Our practical work has shown that reinvigorating the idea of the public – as revaluation of public goods and conviction that public, collective action is an effective domain for policy interventions to make people’s lives better – has to be an element of pursuit of the structural changes we need.

The pandemic has provided greater opportunities for discussion among ourselves and in concert with an affiliated working group of scholars and policy advocates how best to formulate an initiative on education toward the public good and integrating it into DJDI’s practical work program.

Working Group Members:

Jennifer Stepp Breen is Associate Professor of Law, Syracuse University. Her interdisciplinary research explores democratic politics in practice, including the politics of work and immigration.

Sarah Cate is an assistant professor of Political Science at Saint Louis University. Her research focuses on mass incarceration, criminal justice reforms, and political economy.

Merlin Chowkwanyun is an assistant professor of sociomedical sciences at Columbia University. His research centers on community health, health activism, and environmental health regulation.

Cedric Johnson is an associate professor of black studies and political science at the University of Illinois at Chicago. His research interests include post-segregation black political life, neoliberalization and urban politics.

Gordon Lafer is a political economist and Professor at the Labor Education and Research Center at the University of Oregon and Research Associate at the Economic Policy Institute.

Willie M. Legette is Professor Emeritus of Political Science at South Carolina State University and Lead Organizer, Medicare for All-South Carolina.  His research interests include black politics, southern politics and social policy.

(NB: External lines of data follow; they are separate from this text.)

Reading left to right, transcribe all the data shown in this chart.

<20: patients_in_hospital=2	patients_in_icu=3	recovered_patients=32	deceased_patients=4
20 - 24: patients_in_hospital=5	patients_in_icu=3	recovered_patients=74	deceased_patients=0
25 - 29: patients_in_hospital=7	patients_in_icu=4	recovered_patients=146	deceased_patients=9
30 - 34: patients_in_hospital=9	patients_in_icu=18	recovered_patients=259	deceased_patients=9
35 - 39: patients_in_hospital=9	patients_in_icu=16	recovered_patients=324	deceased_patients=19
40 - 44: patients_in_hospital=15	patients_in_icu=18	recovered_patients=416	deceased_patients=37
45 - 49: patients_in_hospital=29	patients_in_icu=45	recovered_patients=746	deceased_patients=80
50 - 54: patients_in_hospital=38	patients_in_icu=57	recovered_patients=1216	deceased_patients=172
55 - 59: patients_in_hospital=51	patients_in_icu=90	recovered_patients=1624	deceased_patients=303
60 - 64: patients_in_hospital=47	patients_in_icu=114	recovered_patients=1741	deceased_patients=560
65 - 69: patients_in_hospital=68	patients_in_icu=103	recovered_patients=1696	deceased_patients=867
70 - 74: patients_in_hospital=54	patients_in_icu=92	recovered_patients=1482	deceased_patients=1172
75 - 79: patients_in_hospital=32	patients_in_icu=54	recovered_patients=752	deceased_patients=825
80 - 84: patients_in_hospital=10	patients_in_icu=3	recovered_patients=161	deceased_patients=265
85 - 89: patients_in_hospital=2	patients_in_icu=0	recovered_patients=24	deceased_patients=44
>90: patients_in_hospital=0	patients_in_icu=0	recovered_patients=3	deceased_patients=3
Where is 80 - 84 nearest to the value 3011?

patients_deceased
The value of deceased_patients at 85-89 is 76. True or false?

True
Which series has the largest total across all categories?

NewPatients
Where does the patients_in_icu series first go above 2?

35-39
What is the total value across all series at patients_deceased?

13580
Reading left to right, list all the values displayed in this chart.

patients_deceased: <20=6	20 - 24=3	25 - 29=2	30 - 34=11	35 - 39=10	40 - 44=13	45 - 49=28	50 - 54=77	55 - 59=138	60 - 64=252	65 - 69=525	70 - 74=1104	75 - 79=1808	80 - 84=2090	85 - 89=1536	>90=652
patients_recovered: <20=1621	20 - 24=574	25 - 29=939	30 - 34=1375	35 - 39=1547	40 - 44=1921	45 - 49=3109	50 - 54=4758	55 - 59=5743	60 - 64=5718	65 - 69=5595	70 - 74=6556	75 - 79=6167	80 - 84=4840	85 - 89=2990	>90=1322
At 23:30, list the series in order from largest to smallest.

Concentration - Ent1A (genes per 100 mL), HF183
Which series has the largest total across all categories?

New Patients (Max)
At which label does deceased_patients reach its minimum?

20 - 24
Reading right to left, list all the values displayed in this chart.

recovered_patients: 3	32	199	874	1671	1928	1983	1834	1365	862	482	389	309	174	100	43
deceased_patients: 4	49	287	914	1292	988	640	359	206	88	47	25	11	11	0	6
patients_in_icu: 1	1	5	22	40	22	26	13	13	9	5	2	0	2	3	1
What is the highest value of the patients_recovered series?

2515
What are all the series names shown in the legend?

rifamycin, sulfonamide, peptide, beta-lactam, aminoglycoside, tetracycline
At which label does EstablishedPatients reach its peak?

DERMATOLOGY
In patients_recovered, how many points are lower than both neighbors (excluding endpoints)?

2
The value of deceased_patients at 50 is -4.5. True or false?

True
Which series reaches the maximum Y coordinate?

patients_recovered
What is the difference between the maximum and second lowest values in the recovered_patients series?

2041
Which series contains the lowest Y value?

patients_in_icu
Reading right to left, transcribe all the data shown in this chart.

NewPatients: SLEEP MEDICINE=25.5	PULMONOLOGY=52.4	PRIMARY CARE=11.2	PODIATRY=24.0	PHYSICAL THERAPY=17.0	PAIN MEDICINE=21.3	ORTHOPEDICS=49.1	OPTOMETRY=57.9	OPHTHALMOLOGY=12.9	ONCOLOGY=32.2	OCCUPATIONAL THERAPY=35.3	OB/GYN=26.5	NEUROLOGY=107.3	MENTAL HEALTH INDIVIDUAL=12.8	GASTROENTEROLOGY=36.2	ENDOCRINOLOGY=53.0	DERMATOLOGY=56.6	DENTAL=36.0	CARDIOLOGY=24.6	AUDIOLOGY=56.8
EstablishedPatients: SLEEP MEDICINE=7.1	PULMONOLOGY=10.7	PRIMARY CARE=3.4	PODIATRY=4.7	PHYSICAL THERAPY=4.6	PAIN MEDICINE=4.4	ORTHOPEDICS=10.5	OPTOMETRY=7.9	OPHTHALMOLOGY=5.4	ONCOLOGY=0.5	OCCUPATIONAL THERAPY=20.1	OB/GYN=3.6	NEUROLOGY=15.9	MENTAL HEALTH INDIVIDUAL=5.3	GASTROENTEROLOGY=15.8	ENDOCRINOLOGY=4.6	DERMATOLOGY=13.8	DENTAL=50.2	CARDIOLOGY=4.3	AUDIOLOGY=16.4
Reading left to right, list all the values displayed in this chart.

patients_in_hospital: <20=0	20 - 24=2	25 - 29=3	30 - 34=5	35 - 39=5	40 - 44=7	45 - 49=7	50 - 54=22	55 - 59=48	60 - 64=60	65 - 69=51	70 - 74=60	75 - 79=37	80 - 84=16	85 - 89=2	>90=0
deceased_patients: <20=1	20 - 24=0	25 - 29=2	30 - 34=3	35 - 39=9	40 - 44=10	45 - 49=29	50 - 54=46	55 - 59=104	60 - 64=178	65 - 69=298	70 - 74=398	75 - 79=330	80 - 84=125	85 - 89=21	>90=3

Daniel Moak is an assistant professor of African American Studies at Ohio University.  His research focuses on education policy, race, and political economy.

Adolph Reed Jr. is Professor Emeritus of Political Science at the University of Pennsylvania. His research interests include American and Afro-American politics and political thought; urban politics, and American political development.

Touré F. Reed is a professor of African American History at Illinois State University. His research interests center on the influence of US political economy on black politics and life.

Dean E. Robinson is an associate professor of Political Science and Public Policy at the University of Massachusetts, at Amherst.  His research focuses on health policy, race, and political economy.

Preston H. Smith II is a professor of politics at Mount Holyoke College. His research interests include housing policy, race, and urban redevelopment.

Samir Sonti is an assistant professor at the CUNY School of Labor and Urban Studies. His research interests include social and economic policy and labor history.

Mary Summers is a Senior Fellow with the Fox Leadership Program and a lecturer in Political Science at the University of Pennsylvania. Her work focuses on the politics of food, agriculture, public benefits, education, and service learning.

Kenneth W. Warren is a professor of English at the University of Chicago.  His research focuses on black intellectual history and the interrelation of form and politics in American and African American literature.